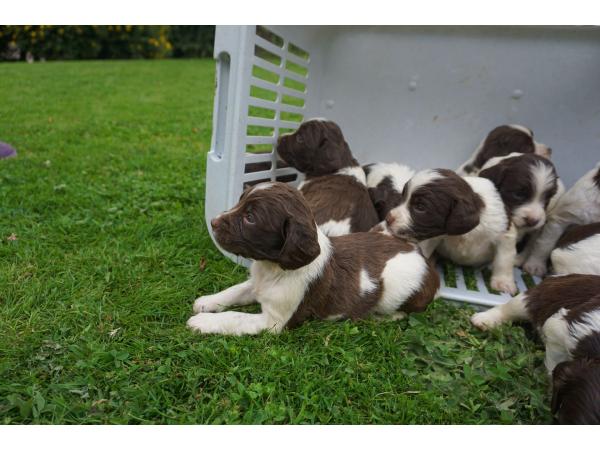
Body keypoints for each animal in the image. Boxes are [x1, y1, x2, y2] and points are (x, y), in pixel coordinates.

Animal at [185, 182, 438, 334]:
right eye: (240, 201)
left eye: (250, 218)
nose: (213, 222)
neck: (271, 269)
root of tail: (424, 259)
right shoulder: (256, 285)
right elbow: (235, 291)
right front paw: (207, 301)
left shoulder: (274, 322)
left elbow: (235, 317)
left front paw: (203, 322)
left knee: (403, 312)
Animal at [384, 169, 520, 296]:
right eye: (403, 197)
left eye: (420, 207)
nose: (388, 218)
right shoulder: (433, 237)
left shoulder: (504, 231)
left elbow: (503, 259)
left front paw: (503, 283)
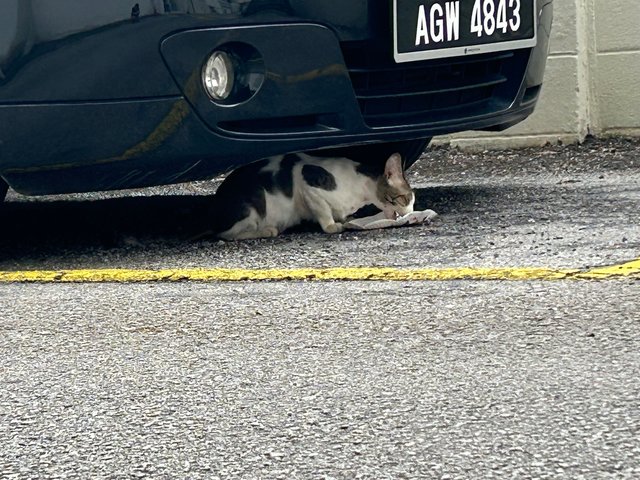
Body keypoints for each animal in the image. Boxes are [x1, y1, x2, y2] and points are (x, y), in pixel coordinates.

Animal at [210, 150, 416, 240]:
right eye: (405, 199)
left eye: (413, 202)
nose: (410, 214)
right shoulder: (308, 185)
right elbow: (324, 213)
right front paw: (333, 226)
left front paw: (346, 219)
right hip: (254, 202)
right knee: (228, 234)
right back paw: (267, 230)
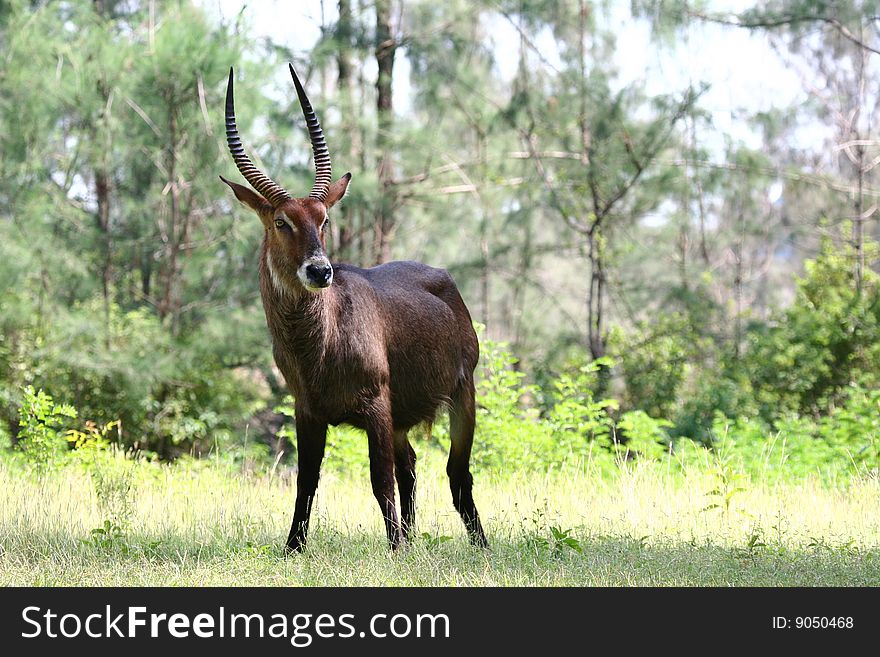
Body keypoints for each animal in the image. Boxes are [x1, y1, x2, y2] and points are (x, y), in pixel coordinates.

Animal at [220, 64, 488, 552]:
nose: (320, 270)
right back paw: (415, 540)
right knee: (411, 466)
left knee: (455, 474)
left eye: (323, 219)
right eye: (281, 221)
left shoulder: (377, 408)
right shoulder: (308, 412)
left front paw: (394, 551)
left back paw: (478, 545)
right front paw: (293, 549)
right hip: (404, 419)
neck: (319, 346)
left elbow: (379, 481)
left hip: (463, 395)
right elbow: (306, 481)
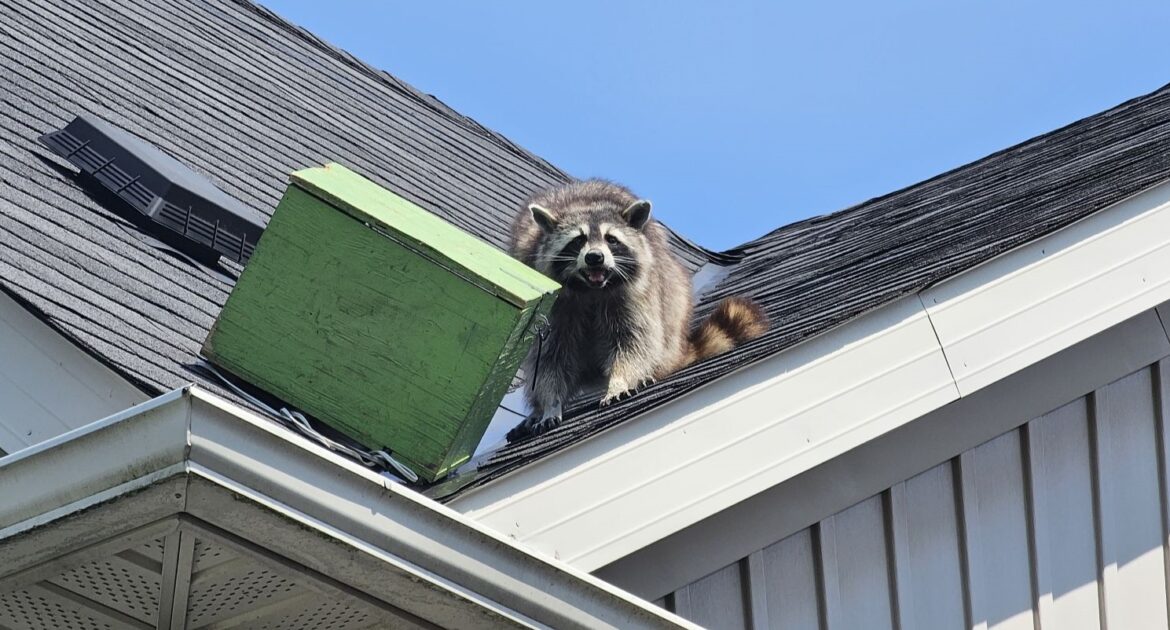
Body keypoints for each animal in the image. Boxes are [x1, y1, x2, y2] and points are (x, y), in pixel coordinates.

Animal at [510, 179, 767, 437]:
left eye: (611, 239)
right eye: (578, 240)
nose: (595, 257)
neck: (592, 289)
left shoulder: (636, 294)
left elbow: (633, 342)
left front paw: (620, 380)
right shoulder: (554, 306)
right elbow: (550, 357)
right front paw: (550, 404)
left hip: (670, 296)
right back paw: (536, 410)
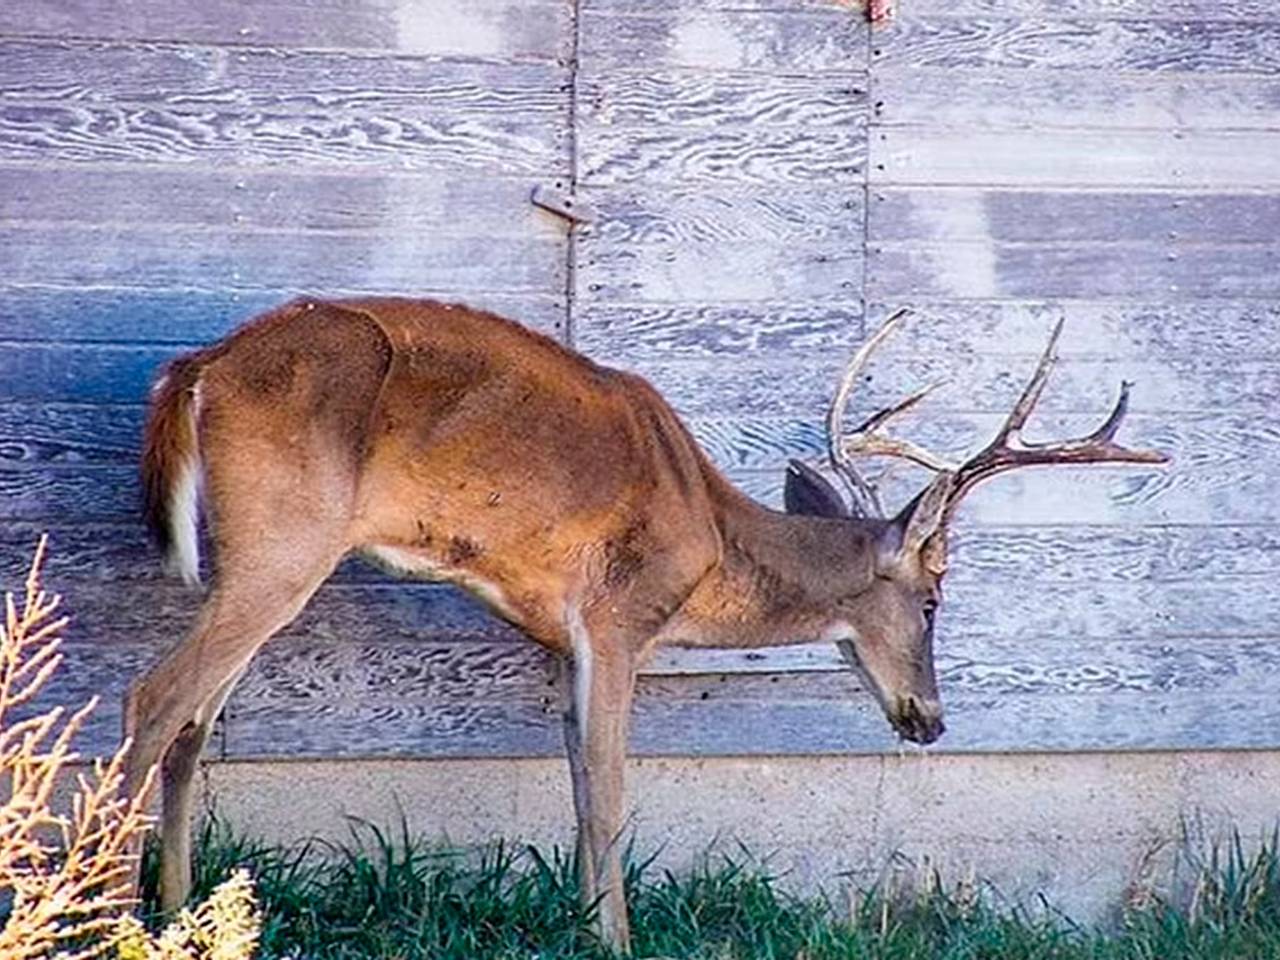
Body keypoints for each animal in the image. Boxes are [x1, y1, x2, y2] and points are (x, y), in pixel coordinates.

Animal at [124, 299, 1167, 957]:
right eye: (936, 598)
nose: (931, 720)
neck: (708, 537)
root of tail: (195, 372)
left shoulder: (560, 641)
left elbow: (581, 786)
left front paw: (585, 925)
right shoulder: (620, 617)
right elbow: (614, 796)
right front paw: (615, 939)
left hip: (262, 556)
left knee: (193, 723)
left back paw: (181, 915)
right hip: (285, 538)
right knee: (153, 697)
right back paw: (110, 906)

> TASK PROMPT
Would you output the lines above from the line holding "left shoulder: (377, 408)" up to and including the line holding "right elbow: (614, 796)", exactly and only those, with no pictures?

> ANSWER SPACE
left shoulder: (377, 408)
right shoulder: (308, 412)
left front paw: (394, 551)
left back paw: (478, 545)
right front paw: (293, 549)
right hip: (404, 419)
neck: (319, 346)
left elbow: (379, 481)
left hip: (463, 395)
right elbow: (306, 481)
Body keypoints for each animal in the image. Boxes are [x1, y1, x2, y2] and points are (x, y), in pixel coordinates.

Animal at [510, 179, 767, 437]:
left eye: (611, 239)
right eye: (578, 240)
nose: (595, 257)
neck: (592, 289)
left shoulder: (636, 294)
left elbow: (633, 342)
left front paw: (620, 380)
right shoulder: (554, 306)
right elbow: (550, 357)
right front paw: (550, 404)
left hip: (670, 296)
right back paw: (536, 410)
Body keypoints for each animal in the image. Boxes are [x1, y1, x2, y2] and points are (x, y), in pixel coordinates.

Animal at [124, 299, 1167, 957]:
right eye: (936, 598)
nose: (931, 720)
neck: (708, 537)
root of tail: (195, 372)
left shoulder: (560, 641)
left elbow: (581, 786)
left front paw: (585, 925)
right shoulder: (620, 617)
right elbow: (614, 796)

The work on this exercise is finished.